Work instructions: Pull out every line of the listing below where "meer" appears.

Input data:
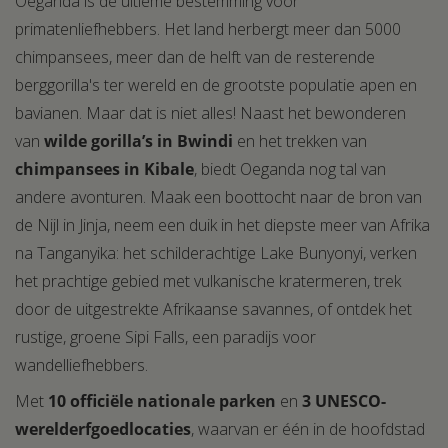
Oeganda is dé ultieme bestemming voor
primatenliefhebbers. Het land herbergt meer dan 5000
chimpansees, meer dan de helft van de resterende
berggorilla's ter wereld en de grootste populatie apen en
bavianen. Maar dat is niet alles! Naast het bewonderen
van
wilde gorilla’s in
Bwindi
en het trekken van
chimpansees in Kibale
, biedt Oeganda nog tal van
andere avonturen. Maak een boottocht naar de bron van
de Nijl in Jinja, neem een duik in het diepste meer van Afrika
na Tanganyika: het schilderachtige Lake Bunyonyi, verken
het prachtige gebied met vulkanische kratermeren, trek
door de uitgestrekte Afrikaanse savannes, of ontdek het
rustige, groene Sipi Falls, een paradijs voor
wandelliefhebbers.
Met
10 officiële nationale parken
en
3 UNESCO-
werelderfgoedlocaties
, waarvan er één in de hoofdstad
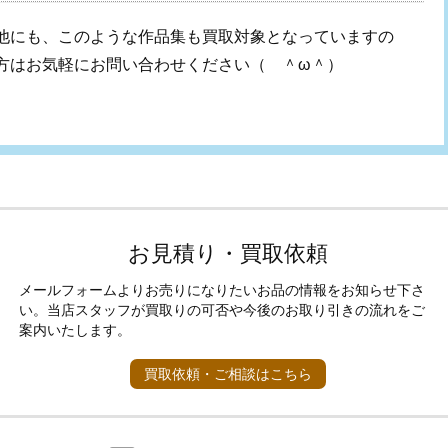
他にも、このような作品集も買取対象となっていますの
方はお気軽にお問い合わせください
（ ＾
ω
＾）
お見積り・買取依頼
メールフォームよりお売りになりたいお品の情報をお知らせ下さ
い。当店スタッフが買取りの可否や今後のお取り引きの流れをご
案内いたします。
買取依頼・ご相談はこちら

Response to the exercise:
primatenliefhebbers. Het land herbergt meer dan 5000
chimpansees, meer dan de helft van de resterende
de Nijl in Jinja, neem een duik in het diepste meer van Afrika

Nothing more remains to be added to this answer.